Ivanka Trump is set to attend the closing ceremony of the Winter Olympics in South Korea on Sunday in the latest high-profile visit to Games which have been dominated by the North Korea crisis.
The trip by U.S. President Donald Trump’s eldest daughter — who is also one of his advisers — comes in the wake of a visit to the Pyeongchang Games by North Korea’s ceremonial head of state Kim Yong Nam and Kim Yo Jong, sister of leader Kim Jong Un.
“The upcoming visit by adviser Ivanka is intended to celebrate the successful hosting of the Pyeongchang Olympics and highlight the mutual understanding of the South Korea-US alliance,” Noh Kyu-duk, spokesman for the foreign ministry in Seoul, said Tuesday, according to the Yonhap news agency.

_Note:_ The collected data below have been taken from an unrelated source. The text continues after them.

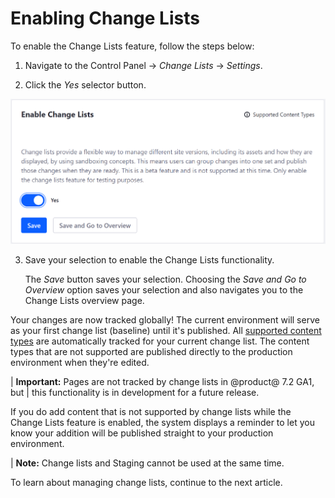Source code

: # Enabling Change Lists

To enable the Change Lists feature, follow the steps below:

1.  Navigate to the Control Panel &rarr; *Change Lists* &rarr; *Settings*.

2.  Click the *Yes* selector button.

![Figure 1: You can enable Change Lists from the Control Panel.](../../../images/enabling-change-lists.png)

3.  Save your selection to enable the Change Lists functionality.

    The *Save* button saves your selection. Choosing the *Save and Go to
    Overview* option saves your selection and also navigates you to the Change
    Lists overview page.

Your changes are now tracked globally! The current environment will serve as
your first change list (baseline) until it's published. All
[supported content types](/docs/7-2/user/-/knowledge_base/user/change-lists) are
automatically tracked for your current change list. The content types that are
not supported are published directly to the production environment when they're
edited.

| **Important:** Pages are not tracked by change lists in @product@ 7.2 GA1, but
| this functionality is in development for a future release.

<!-- Although some content types are not tracked by change lists, their widget
display can be tracked on a page. For example, change lists do not support
wiki content, but it does track the wiki widget's configuration on a page.

Add when pages are tracked by change lists. -Cody -->

If you do add content that is not supported by change lists while the Change
Lists feature is enabled, the system displays a reminder to let you know your
addition will be published straight to your production environment.

| **Note:** Change lists and Staging cannot be used at the same time.

To learn about managing change lists, continue to the next article.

Trump is expected to arrive in South Korea on Friday, the agency added, quoting Noh as saying her detailed itinerary will be released by the United States.
When asked if North Korea would be on the agenda for any potential talks during Ivanka Trump’s visit, Noh said, according to Yonhap: “Issues of mutual interest could naturally be on the table during the process of the visit.”
There has already been a high-profile meeting between South Korean President Moon Jae-in and the North Korean delegation, during which Kim Jong Un’s sister passed on his invitation for Moon to visit Pyongyang for a summit.
Despite the thaw in ties between the two Koreas, Washington has said it will maintain its campaign of “maximum pressure” on Pyongyang, and insists there are no differences with Seoul on how to handle the North.
The Games’ opening ceremony saw US Vice President Mike Pence and the North Korean representatives seated in the same box, but they did not interact.
They had planned to meet secretly while in South Korea, but US officials said Pyongyang scrapped the plan after Pence denounced North Korea’s “murderous regime”.
Tensions rose rapidly last year over the North’s development of nuclear weapons and intercontinental missiles, with President Trump and Kim Jong Un exchanging personal insults.
But the North’s participation in the Games has led to an easing in tensions on the Korean peninsula in recent weeks.